经过上面的论述，相信理解上面这句话，简直 “So easy!”。没错，axes 正是我们绘制各种绚丽图表的真正主角！

上文已经提到，使用 plt.subplots() 方法创建图表，会返回所包含的 axes 对象。这些 axes 对象就是 matplotlib 提供绘制图表的面向对象接口。使用 axes 对象的各种绘制方法，可以在图表中对应 axes 坐标空间，绘制任何图表，文字和图片。

3.2.1 plot([x], y, [fmt])

以 x 为横轴，y 为纵轴，fmt 为格式字符串（定义颜色，标记，线型等），绘制线图或标记。
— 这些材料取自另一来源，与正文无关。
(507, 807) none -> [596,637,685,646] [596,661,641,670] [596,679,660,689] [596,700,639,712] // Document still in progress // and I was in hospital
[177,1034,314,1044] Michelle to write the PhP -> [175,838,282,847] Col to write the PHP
并且可以定义多个 x, y, fmt 组合，一次绘制多个不同图形。

以下提供一些绘制示例。

在同一个 axes 中绘制不同图形 ：

figure, axes = plt.subplots()
t = np.arange(0., 5., 0.2)

axes.plot(t, t, 'r--', t, t**2, 'bs', t, t**3, 'g^')

plt.show()

在一个 figure 中的两个 axes 绘制不同图形，并且共享 x 轴(axis)：

def f(t):
    return np.exp(-t) * np.cos(2*np.pi*t)

t1 = np.arange(0.0, 5.0, 0.1)
t2 = np.arange(0.0, 5.0, 0.02)

figure, axes = plt.subplots(2, 1, sharex=True)
ax1, ax2 = axes

ax1.plot(t1, f(t1), 'bo', t2, f(t2), 'k')
ax2.plot(t2, np.cos(2*np.pi*t2), 'r--')

plt.show()

3.2.2 散点图: scatter(x, y, s=None, c=None, alpha=None)
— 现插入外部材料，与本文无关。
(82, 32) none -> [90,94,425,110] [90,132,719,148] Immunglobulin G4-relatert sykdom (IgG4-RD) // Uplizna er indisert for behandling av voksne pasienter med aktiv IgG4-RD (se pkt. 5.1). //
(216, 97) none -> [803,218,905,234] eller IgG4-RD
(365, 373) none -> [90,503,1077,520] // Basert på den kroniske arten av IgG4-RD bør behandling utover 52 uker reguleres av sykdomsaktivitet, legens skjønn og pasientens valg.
x 横轴；y 纵轴；s 点的大小，默认是 rcParams['lines.markersize'] 的平方；c 颜色；alpha 透明度。

np.random.seed(19680801)

N = 50
x = np.random.rand(N)
y = np.random.rand(N)
colors = np.random.rand(N)
area = (30 * np.random.rand(N))**2 

plt.scatter(x, y, s=area, c=colors, alpha=0.5)

plt.show()

3.2.3 条形图: bar(x, height, width=0.8)

x 横坐标位置; height 条形高度; width 条形宽度。

plt.rcParams['font.sans-serif'] = ['SimHei']  # 用来正常显示中文标签
plt.rcParams['axes.unicode_minus'] = False  # 用来正常显示负号

labels = ['G1', 'G2', 'G3', 'G4', 'G5']
men_means = [20, 34, 30, 35, 27]
women_means = [25, 32, 34, 20, 25]

x = np.arange(len(labels))  # 标签位置
width = 0.35  # 条形宽度

fig, ax = plt.subplots()
# 绘制条形图
rects1 = ax.bar(x - width/2, men_means, width, label='男')
rects2 = ax.bar(x + width/2, women_means, width, label='女')

ax.set_ylabel('得分')
ax.set_title('分小组性别得分')
ax.set_xticks(x)
ax.set_xticklabels(labels)
ax.legend()


def autolabel(rects):
    """在每个条形上添加文本，显示条形的高度"""
    for rect in rects:
        height = rect.get_height()
        ax.annotate('{}'.format(height),
                    xy=(rect.get_x() + rect.get_width() / 2, height),
                    xytext=(0, 3),  # 增加三个点的垂直偏移
                    textcoords="offset points",
                    ha='center', va='bottom')


autolabel(rects1)
autolabel(rects2)

fig.tight_layout()

plt.show()

3.2.4 水平条形图: barh(y, width, height=0.8)

y 纵坐标位置; width 条形宽度; height 条形高度。

category_names = ['Strongly disagree', 'Disagree',
                  'Neither agree nor disagree', 'Agree', 'Strongly agree']
results = {
    'Question 1': [10, 15, 17, 32, 26],
    'Question 2': [26, 22, 29, 10, 13],
    'Question 3': [35, 37, 7, 2, 19],
    'Question 4': [32, 11, 9, 15, 33],
    'Question 5': [21, 29, 5, 5, 40],
    'Question 6': [8, 19, 5, 30, 38]
}


def survey(results, category_names):
    """
    Parameters
    ----------
    results : dict
        A mapping from question labels to a list of answers per category.
        It is assumed all lists contain the same number of entries and that
        it matches the length of *category_names*.
    category_names : list of str
        The category labels.
    """
    labels = list(results.keys())
    data = np.array(list(results.values()))
    data_cum = data.cumsum(axis=1)
    category_colors = plt.get_cmap('RdYlGn')(
        np.linspace(0.15, 0.85, data.shape[1]))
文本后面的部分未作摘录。